3. The protein changes conformation and releases the 3 Na+ ions into the extracellular space.
4. 2 extracellular K+ ions bind to the protein.
5. The protein changes conformation and releases the Pi.
6. The protein returns to its original conformation, the affinity for K+ decreases and K+ is released into the cell.
- Result: Creates a Na+ concentration gradient across the plasma membrane, with intracellular Na+ concentration 10-30 times lower than extracellular.
- This Na+ concentration gradient works together with the membrane potential gradient.
Coupled transport:
- Animal cells use the Na+ electrochemical gradient to actively transport glucose into the cell (symport).
- Due to the transmembrane Na+ electrochemical gradient, Na+ and glucose enter the specific channel together.
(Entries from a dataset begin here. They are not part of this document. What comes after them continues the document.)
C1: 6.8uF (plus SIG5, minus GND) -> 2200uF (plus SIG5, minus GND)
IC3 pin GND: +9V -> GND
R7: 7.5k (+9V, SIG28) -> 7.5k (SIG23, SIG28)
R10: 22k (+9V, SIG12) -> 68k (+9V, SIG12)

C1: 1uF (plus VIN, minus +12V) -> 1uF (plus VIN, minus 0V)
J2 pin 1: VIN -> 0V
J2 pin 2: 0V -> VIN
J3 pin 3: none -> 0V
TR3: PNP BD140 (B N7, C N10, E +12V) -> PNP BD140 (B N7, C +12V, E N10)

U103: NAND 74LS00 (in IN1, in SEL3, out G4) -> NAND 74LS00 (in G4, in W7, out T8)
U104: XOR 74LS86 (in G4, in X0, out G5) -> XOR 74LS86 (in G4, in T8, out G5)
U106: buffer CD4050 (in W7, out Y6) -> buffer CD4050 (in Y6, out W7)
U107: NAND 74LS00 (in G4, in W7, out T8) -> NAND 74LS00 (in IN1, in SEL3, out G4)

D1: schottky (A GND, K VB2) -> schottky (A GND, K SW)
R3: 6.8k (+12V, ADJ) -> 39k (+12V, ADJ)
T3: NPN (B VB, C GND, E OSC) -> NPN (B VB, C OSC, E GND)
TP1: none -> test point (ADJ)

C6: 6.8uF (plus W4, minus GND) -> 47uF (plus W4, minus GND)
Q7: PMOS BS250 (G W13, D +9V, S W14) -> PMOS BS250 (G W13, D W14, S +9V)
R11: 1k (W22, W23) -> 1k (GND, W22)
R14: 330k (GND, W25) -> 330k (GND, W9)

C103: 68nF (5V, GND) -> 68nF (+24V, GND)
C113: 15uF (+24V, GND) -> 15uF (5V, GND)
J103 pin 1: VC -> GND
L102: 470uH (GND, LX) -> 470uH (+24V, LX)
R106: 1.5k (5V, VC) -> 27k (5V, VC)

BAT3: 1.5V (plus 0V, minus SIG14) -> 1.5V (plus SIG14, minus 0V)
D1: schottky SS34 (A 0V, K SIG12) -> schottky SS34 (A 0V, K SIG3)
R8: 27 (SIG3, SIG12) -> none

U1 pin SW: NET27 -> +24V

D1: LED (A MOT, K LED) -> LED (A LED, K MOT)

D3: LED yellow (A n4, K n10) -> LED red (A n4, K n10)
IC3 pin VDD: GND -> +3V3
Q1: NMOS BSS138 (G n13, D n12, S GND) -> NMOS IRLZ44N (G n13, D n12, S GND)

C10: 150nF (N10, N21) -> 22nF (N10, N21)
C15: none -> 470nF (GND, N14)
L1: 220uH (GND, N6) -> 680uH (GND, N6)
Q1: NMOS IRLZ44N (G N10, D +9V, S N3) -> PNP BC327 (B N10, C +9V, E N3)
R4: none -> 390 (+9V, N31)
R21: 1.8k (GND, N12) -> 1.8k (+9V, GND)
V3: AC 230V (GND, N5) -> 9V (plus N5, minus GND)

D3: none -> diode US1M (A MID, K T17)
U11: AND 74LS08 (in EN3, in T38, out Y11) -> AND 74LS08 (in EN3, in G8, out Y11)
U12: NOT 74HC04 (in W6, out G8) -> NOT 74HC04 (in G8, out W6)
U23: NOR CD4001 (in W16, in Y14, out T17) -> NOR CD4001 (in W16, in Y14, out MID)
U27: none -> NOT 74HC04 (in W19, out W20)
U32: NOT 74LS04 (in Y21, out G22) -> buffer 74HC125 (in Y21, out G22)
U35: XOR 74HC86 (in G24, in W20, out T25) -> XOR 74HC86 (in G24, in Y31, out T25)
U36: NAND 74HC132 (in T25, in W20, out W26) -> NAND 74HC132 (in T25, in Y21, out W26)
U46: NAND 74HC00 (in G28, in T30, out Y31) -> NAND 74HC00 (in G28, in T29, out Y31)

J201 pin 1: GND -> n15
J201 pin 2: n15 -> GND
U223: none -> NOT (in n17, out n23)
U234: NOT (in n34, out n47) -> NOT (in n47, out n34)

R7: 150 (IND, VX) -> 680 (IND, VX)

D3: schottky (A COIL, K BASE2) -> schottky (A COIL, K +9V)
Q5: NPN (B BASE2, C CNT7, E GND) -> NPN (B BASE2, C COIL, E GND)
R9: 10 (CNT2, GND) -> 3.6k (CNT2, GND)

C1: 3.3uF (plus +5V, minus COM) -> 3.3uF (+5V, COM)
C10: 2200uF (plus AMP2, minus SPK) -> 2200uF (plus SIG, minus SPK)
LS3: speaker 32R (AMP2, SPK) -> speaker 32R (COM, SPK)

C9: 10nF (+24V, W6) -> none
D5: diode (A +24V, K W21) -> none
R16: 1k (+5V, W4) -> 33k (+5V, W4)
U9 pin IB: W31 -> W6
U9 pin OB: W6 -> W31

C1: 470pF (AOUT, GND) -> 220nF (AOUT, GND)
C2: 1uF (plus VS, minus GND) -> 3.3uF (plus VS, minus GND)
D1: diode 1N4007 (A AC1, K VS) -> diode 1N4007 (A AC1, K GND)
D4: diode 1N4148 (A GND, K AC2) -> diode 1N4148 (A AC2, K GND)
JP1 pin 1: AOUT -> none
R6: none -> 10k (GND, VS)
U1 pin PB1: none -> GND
- Glucose is transported against its concentration gradient.
- Glucose can be transported actively or passively, depending on the state of the cell.
- Plant cells also perform this, but replace the Na+ gradient with the H+ gradient.
Ion channels and membrane potential:
- Ion transport channels are characterized by:
- Ion selectivity.
- Channel opening signals.
- Ion-selective channels are based on:
- Size.
- Shape.
- Charge.
- Membrane potential is regulated by the transport of ions across the membrane.
- Ion channels are classified based on channel opening signals.
- Ion channels switch between open and closed states randomly, not continuously maintaining one state.
- More than a million ions can pass through one ion channel per second, 1000 times faster than the rate of transport proteins.
Other forms of transport across the membrane:
- Exocytosis: Cell releases substances to the outside.
- Endocytosis: Cell absorbs substances from the outside.
- Pinocytosis: Cell absorbs liquids.
- Phagocytosis: Cell absorbs solids.